Cadillac, it turns out, does a great Tesla impression—for about 30 miles at least.
That’s roughly when the battery runs dry on its new CT6 hybrid sedan. For the next 400 miles, the stately vehicle uses gasoline to mimic a BMW, which isn’t a bad thing at all.
As the auto industry’s luxury giants slowly turn their big guns toward Elon Musk and his factories in Nevada and California, they are launching a wave of machines to weaken his defences. Cadillac’s new hybrid joins a growing field of plug-in leviathans, including BMW’s 740e, the S550e from Mercedes, and the Porsche Panamera 4 E-Hybrid.
Make no mistake: With all-electric ranges below 40 miles, these are in a different class than Tesla. They are more like the Toyota Prius, albeit with far more opulent fixings and much better performance.
I was 20 miles north of Cadillac’s Manhattan nerve center before I started burning prehistoric plankton. “Just tip into it a little here when you get a chance,” Mike Kutcher, lead development engineer on the car, coached from the passenger seat.
The car will hit 78 miles per hour on electrons only, but with a goose of the pedal, the combustion engine murmured to life. It was barely perceptible; With the stereo on, the only indication of which system was powering the car would have been a sliding scale on the cluster gauge.
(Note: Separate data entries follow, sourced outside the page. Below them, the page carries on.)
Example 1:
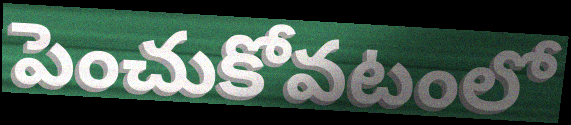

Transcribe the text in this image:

పెంచుకోవటంలో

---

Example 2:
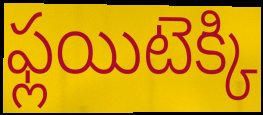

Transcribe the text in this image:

ఫ్లయిటెక్కి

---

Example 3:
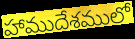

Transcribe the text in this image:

హాముదేశములో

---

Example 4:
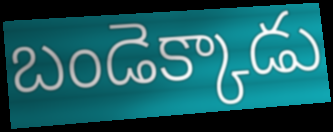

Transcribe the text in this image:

బండెక్కాడు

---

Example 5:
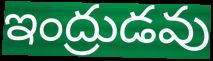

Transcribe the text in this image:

ఇంద్రుడవు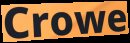
CroweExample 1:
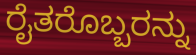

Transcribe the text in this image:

ರೈತರೊಬ್ಬರನ್ನು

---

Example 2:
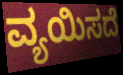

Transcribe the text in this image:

ವ್ಯಯಿಸದೆ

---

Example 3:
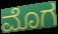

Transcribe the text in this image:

ಮೊಗ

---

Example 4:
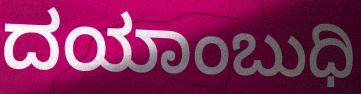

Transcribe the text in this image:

ದಯಾಂಬುಧಿ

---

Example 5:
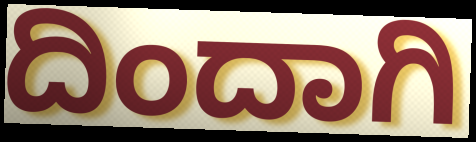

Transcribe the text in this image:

ದಿಂದಾಗಿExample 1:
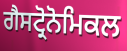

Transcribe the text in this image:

ਗੈਸਟ੍ਰੋਨੋਮਿਕਲ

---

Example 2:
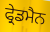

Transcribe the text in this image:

ਫ੍ਰੇਡਮੈਨ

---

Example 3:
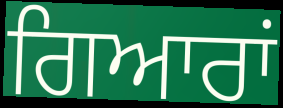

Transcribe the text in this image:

ਗਿਆਰਾਂ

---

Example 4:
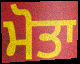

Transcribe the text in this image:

ਮੋਤਾ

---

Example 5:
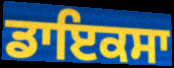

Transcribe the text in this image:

ਡਾਇਕਸਾ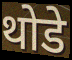
थोडे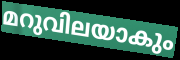
മറുവിലയാകും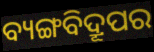
ବ୍ୟଙ୍ଗବିଦ୍ରୂପର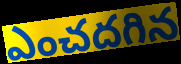
ఎంచదగిన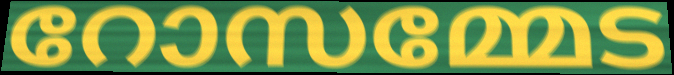
റോസമ്മേട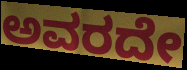
ಅವರದೇ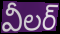
వీలర్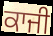
ਕਾਜੀ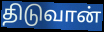
திடுவான்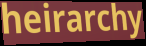
heirarchyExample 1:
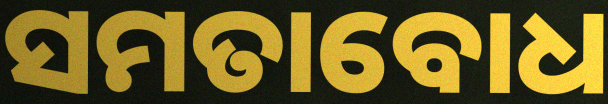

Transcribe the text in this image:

ସମତାବୋଧ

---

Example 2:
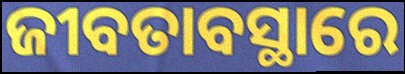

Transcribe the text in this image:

ଜୀବତାବସ୍ଥାରେ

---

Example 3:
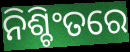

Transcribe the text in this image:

ନିଶ୍ଚିଂତରେ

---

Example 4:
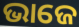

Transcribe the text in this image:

ଭାଜେ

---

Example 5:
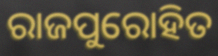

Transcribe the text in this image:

ରାଜପୁରୋହିତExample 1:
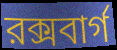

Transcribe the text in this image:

রক্সবার্গ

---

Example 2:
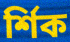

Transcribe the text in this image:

র্শিক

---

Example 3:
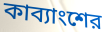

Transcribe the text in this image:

কাব্যাংশের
The killer app, according to Kutcher, is an all-new variable transmission that seamlessly blends the electric input from the battery in the trunk with the old-fashioned explosions from the cylinders up front. General Motors Co. built the gear unit from scratch and the CT6 is the only vehicle using it at the moment.
The automobile offers 335 horsepower, and it gets from 0 to 60 in an urgent 5.2 seconds whether its burning gas or not—a testament to that magic trick of a transmission.
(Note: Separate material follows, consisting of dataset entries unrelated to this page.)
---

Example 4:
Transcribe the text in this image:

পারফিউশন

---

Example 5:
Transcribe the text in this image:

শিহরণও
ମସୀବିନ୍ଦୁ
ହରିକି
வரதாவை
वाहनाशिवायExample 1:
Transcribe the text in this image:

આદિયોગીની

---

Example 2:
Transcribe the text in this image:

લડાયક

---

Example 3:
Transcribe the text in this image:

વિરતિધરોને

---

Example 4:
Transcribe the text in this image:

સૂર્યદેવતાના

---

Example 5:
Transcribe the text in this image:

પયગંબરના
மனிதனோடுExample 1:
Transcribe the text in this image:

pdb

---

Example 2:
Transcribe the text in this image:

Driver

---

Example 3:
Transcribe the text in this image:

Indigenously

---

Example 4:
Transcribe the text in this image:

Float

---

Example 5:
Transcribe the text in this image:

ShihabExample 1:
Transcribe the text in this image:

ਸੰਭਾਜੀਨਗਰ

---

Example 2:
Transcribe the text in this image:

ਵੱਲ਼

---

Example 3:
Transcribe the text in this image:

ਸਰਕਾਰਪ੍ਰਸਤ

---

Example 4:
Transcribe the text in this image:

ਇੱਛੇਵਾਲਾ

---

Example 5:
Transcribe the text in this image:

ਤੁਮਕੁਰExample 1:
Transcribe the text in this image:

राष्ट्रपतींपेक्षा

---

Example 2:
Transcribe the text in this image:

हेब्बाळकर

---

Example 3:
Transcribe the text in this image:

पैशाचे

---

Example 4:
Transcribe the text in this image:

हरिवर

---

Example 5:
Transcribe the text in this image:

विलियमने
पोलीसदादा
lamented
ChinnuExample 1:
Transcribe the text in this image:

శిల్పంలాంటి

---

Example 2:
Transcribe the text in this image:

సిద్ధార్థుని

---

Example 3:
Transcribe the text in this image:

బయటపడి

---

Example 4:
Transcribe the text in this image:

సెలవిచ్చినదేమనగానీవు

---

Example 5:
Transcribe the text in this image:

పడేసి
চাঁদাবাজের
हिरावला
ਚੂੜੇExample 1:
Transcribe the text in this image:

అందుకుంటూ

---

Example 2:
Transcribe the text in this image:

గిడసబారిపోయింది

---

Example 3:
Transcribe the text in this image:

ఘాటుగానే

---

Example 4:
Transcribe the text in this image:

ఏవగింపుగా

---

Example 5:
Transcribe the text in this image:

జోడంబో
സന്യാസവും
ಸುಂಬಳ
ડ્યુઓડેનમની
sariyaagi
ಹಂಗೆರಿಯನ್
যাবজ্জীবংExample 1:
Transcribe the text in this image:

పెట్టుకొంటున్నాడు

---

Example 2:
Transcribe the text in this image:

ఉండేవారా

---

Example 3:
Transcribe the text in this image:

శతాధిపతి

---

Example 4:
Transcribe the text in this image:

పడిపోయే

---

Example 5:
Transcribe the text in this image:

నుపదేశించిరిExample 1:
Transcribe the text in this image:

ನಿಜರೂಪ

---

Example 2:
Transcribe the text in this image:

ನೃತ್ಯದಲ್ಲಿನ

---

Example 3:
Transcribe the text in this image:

On our 31-mile trip to a restaurant in Tarrytown, New York, the combustion engine stayed asleep almost the entire time. If we stayed for 4.5 hours and plugged in, the return trip would have been almost entirely electrified as well.
Instead, I selected “sport” mode, nudged the gauge firmly into the gasoline zone and slalomed south on the Saw Mill River Parkway. The CT6, like all of Cadillac’s current sedans, is a joy to drive. The suspension and steering are firm and tight, respectively. For a big car, there’s little listlessness or body lean, and the heavy battery bolted on top of the rear axle planted the car as it pushed through turns.
The burled wood of the dash makes one feel as if they are piloting a vintage cello.
The 2-liter turbo engine is eager and athletic, occasionally drawing a further boost from the dual electric motors. With the regenerative system set to the most aggressive of four settings, I seldom touched the brake.
The interior trimmings, meanwhile, put Tesla to shame. The seats, in particular, are sublime in cinnamon. The burled wood of the dash makes one feel as if they are piloting a vintage cello. It’s all a notch below Porsche’s new Panamera cockpit, but still pure luxury in the country-clubbiest sense of the word.
Those in the throes of Tesla fever won’t care, of course. Cadillac knows the CT6 hybrid isn’t a Tesla killer. It already tried that with its ELR coupe, a gorgeous wedge of metal that despite slashed prices turned only a couple of thousand heads in its short time in production.
Ironically, the Cadillac brand is arguably better positioned than any of its rivals to take the fight to Tesla. Brand owner GM has already sourced a battery that can crack the critical 200-mile mark for its Chevrolet Bolt and is ordering enough of them to make the financial engineering work.
Cadillac says it’s far more focused on shape than sustainability—specifically SUV shapes. Its new XT5 quickly became its best-seller and it has three more crossovers in the works.
The flop of the ELR, though, still stings. There was nothing particularly wrong with the car; it just wasn’t quite a Tesla and it wasn’t quite a Cadillac (much of the guts came from the Chevy Volt). The marque will be not making that mistake this time around. The CT6 plug-in is a Cadillac first and foremost, with the electric motors just an intricate and expensive option. The hybrid costs $75,095 and compares in features to the second-highest trim of the standard CT6, which is about $6,000 less.
“As a premium luxury brand, showing that we can do this stuff sends an important message to consumers,” Kutcher explained. In short, Cadillac made a big, beautiful, plug-in sedan because it can.
That sounds like something Elon would do.